2 ClientSched
Vitalii Koshura edited this page 2023-04-02 07:03:54 +02:00

Client scheduling policies

The client embodies two related scheduling policies:

Task scheduling policy

Of the tasks that are runnable, which ones to execute?

Work-fetch policy

When to ask a project for more work, which project to ask, and how much work of each processor type to ask for?

Note: a processor type is either CPU or a GPU vendor. There may be multiple instances of each processor type.

The goals of these policies are (in descending priority):

  1. Tasks should be completed and reported by their deadline (results reported after their deadline may not have any value to the project and may not be granted credit).
  2. All processors should be kept busy.
  3. At any given point, the computer should have enough work so that its processors will be busy for at least min_buf days and not much more than max_buf days.
  4. Project resource shares should be honored over the long term.
  5. If a computer is attached to multiple projects, execution should rotate among projects on a frequent basis to improve the volunteer experience.

Task scheduling simulation

The baseline task scheduling policy is weighted round-robin (WRR): one-hour time slices are given to projects in turn, with the number of time slices in proportion to the project's resource share.

Both task scheduling and work-fetch policies involve first simulating the execution of existing tasks in FIFO order under the WRR policy. This simulation produces several outputs:

  • For each processor type, the shortfall: that is, the number additional instance-seconds needed to keep all instances busy until max_buffer. In the example below, the shortfall (the gray areas) is 13.

Image

  • For each processor type, the number of currently idle instances.

  • For each processor type, the saturated time: the amount of time that all instances are busy.

  • For each task T, a flag T.deadline_miss indicating whether the task missed its deadline in the simulation.

After doing the WRR simulation, a second simulation is done in which tasks that missed their deadline are executed in EDF order.
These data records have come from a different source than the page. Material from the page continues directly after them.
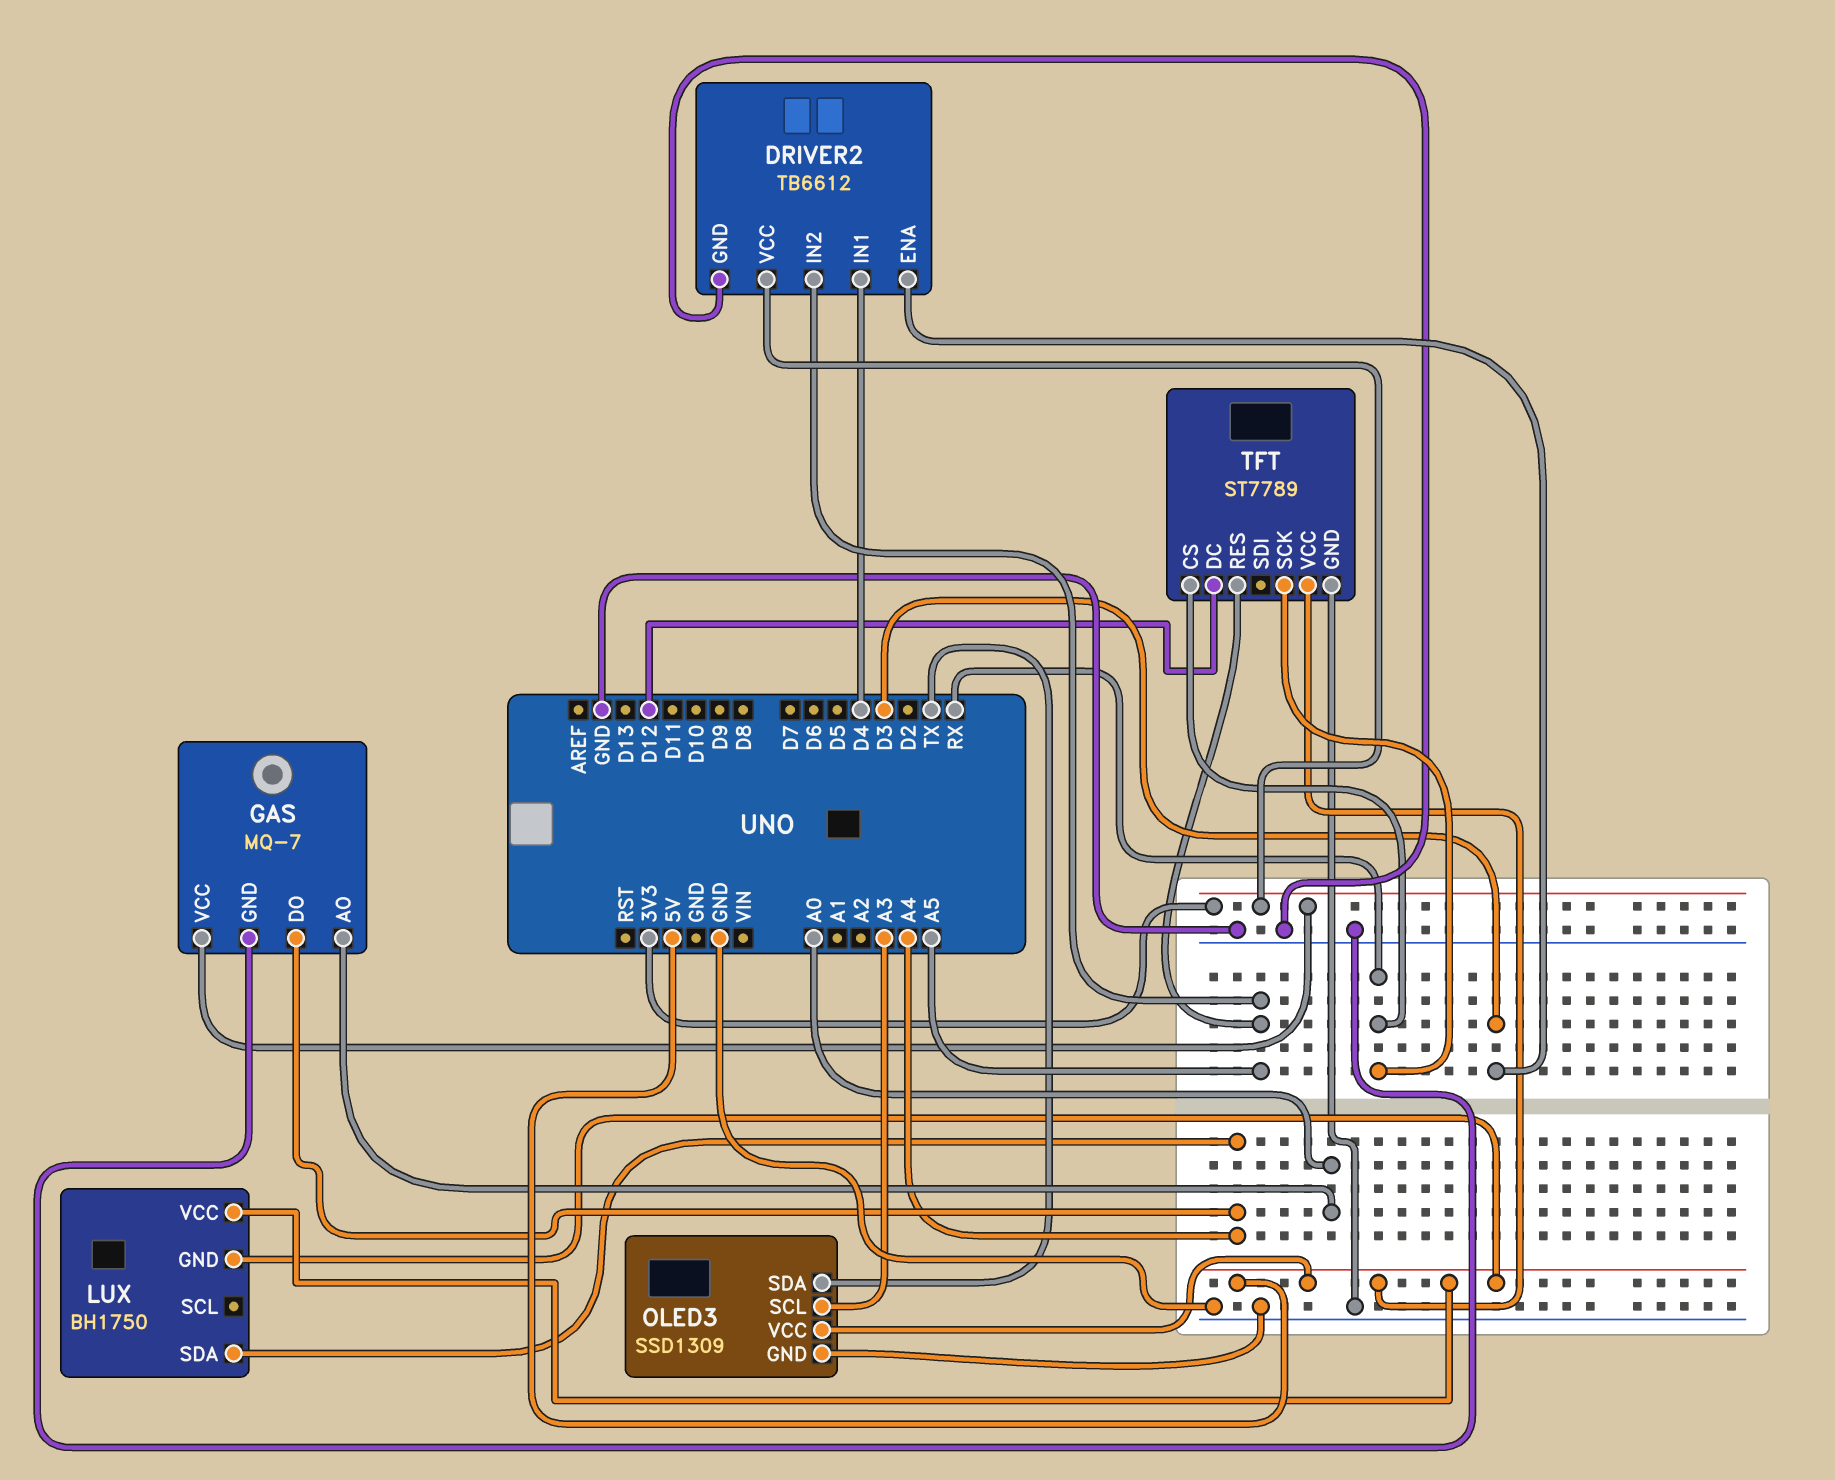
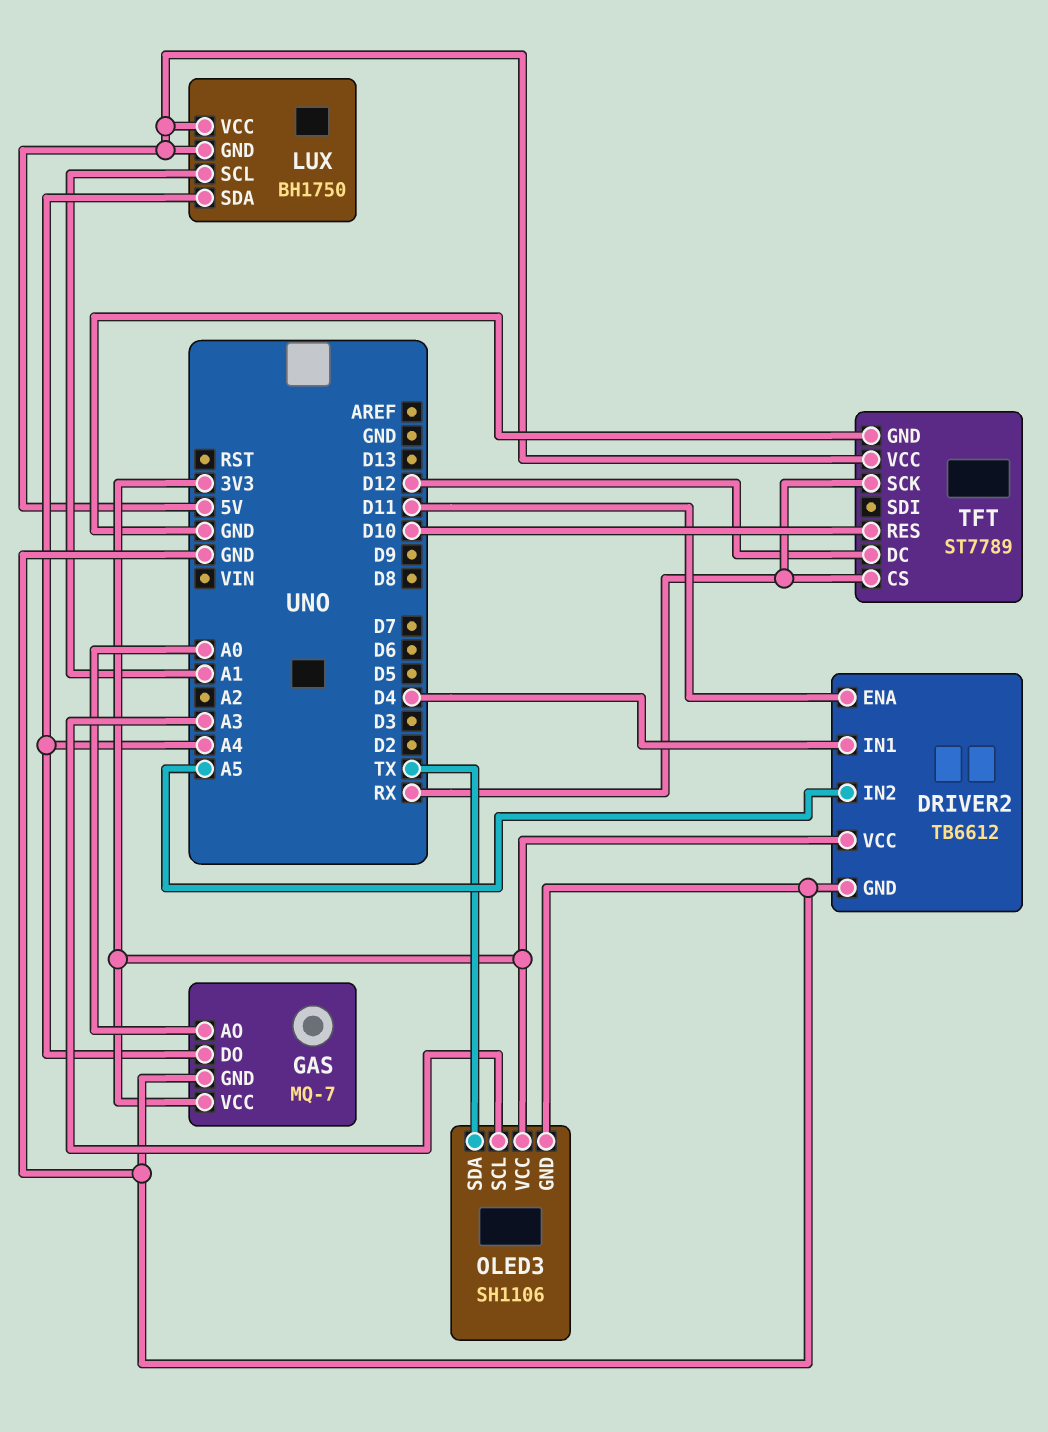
DRIVER2 pin ENA: D3 -> D11
LUX pin SCL: none -> A1
OLED3: SSD1309 -> SH1106
OLED3 pin VCC: 5V -> 3V3
TFT pin RES: A5 -> D10

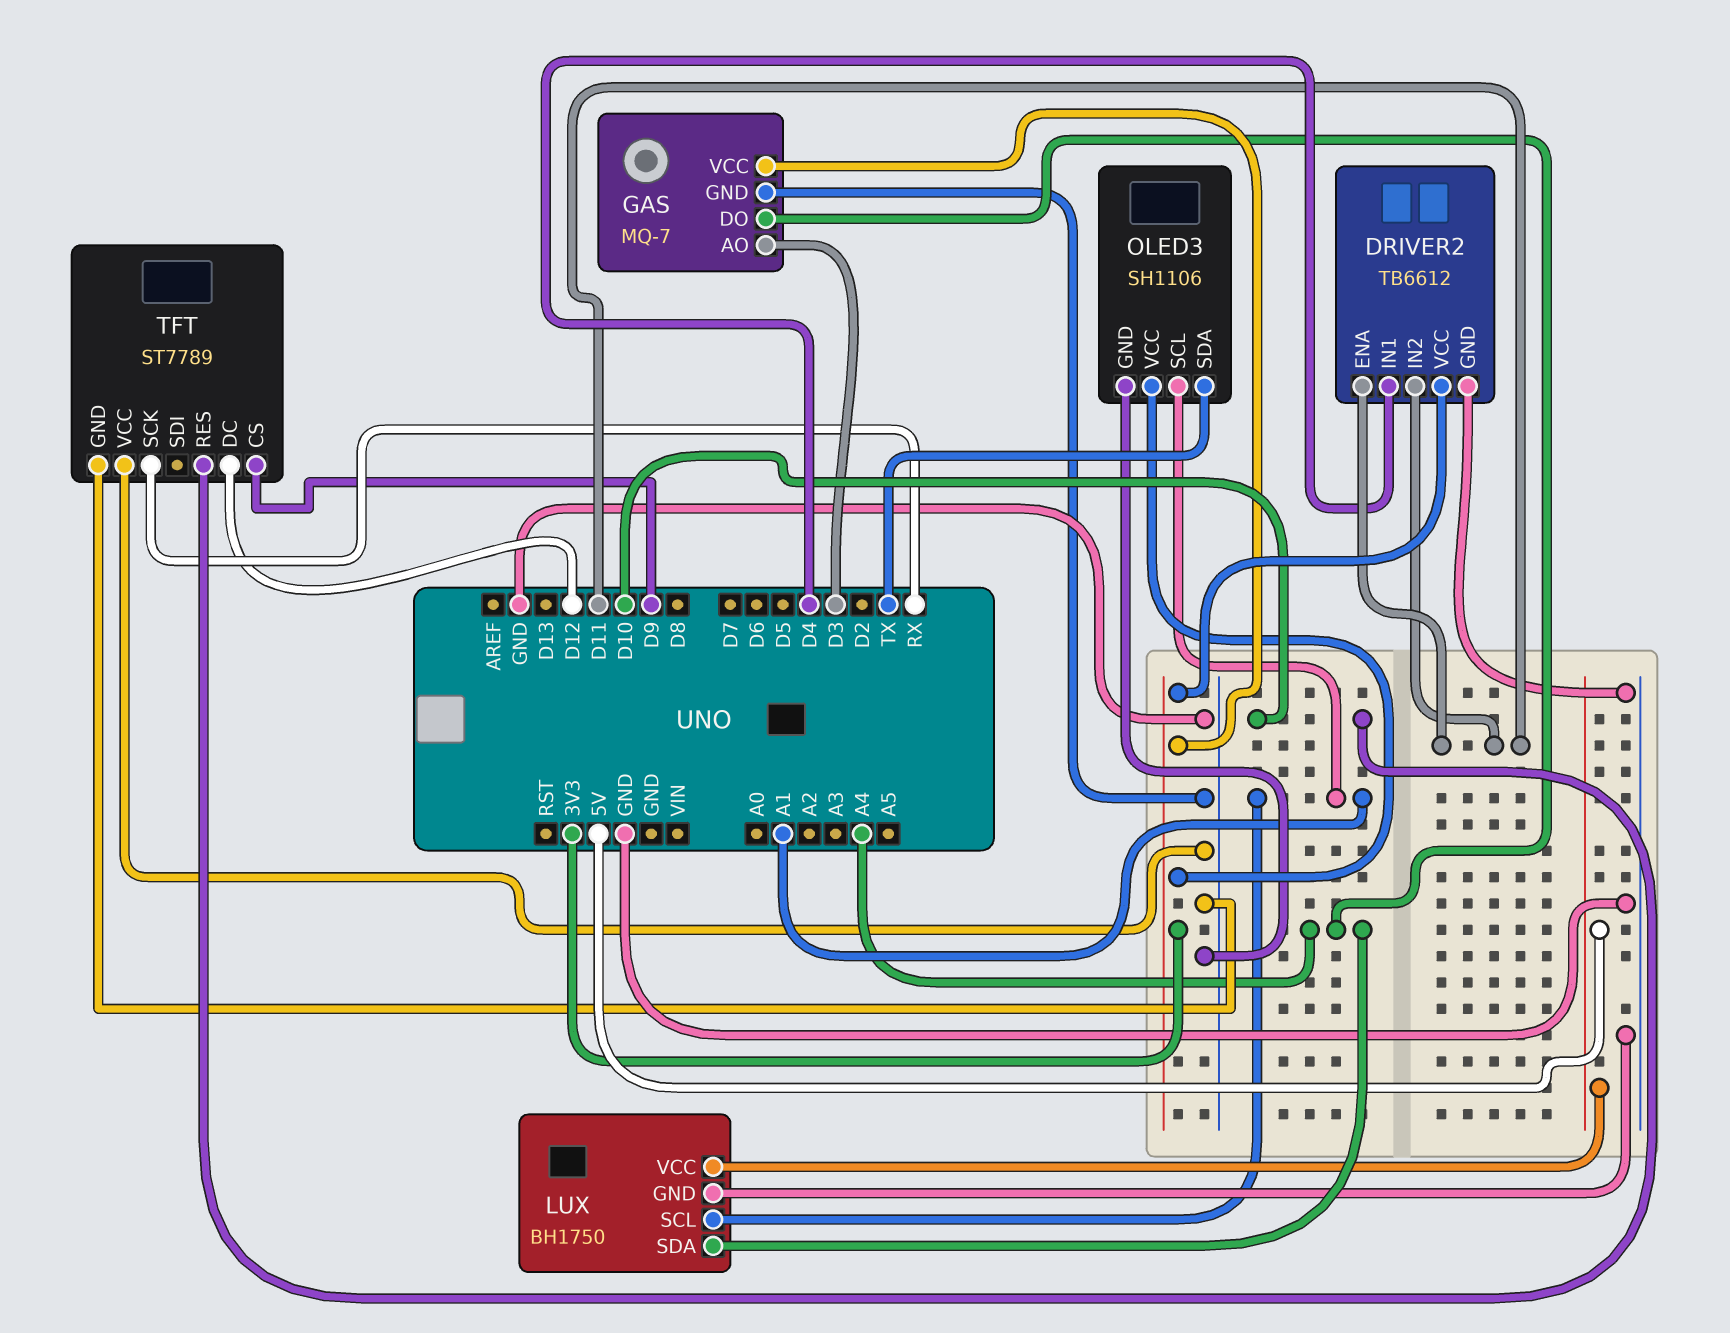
DRIVER2 pin IN2: A5 -> D11
GAS pin AO: A0 -> D3
LUX pin GND: 5V -> GND
OLED3 pin SCL: A3 -> A1
TFT pin CS: RX -> D9
TFT pin VCC: 5V -> GND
For each resource type, this yields a busy time, which is the period during which all instances are busy in this simulation. This is passed to the scheduler; its significance is that no new jobs can possibly be started before this time.

Project scheduling priority

Both scheduling policies involve a notion of project scheduling priority, a dynamic quantity that reflects how much processing has been done recently by the project's tasks relative to its resource share.

The scheduling priority of a project P is computed as

SP(P) = - REC(P)/resource_share(P)

where REC(P) is the amount of processing done recently by P on this host. REC and resource_share are normalized to sum to 1 over all projects.

Job scheduling

The job scheduling policy is roughly as follows:

  • For each GPU type, schedule deadline-miss tasks in order of increasing deadline, until all instances are used.
  • Same for CPU.
  • For each GPU type, while there are still available instances, schedule non-deadline-miss tasks in order of project scheduling priority.
  • Same for CPU.

As each job is scheduled, we increment a copy of REC(P) as if the job had run for one scheduling period. This encourages the scheduler to pick jobs from the same project.

Work fetch

The work fetch policy:

  • Work fetch for a given processor type is initiated whenever the saturated period is less than min_buffer.
  • Adjust SP(P) based on the amount of work currently queued
  • Ask the fetchable project with greatest SP(P) for work. We request enough jobs to fill the number of idle instances, and to use at least "shortfall" instance-seconds.
  • Whenever a scheduler RPC to project P is done (e.g. to report results) and SP(P) is greatest among fetchable projects for a given processor type, request "shortfall" seconds of that type.

Per-processor-type backoff

The client keeps track of whether projects have work for particular processor types, so that it doesn't keep asking them for types of work they don't have.

To do this, it maintains a separate backoff timer per (project, resource type). The backoff interval is doubled up to a limit (1 day) whenever we ask for work of that type and don't get any work; it's cleared whenever we get a job of that type. Note: if we decide to ask a project for work for resource A, we may ask it for resource B as well, even if it's backed off for B.

This mechanism is independent of the overall backoff timer for each project, which is triggered by requests from the project, RPC failures, job errors and so on.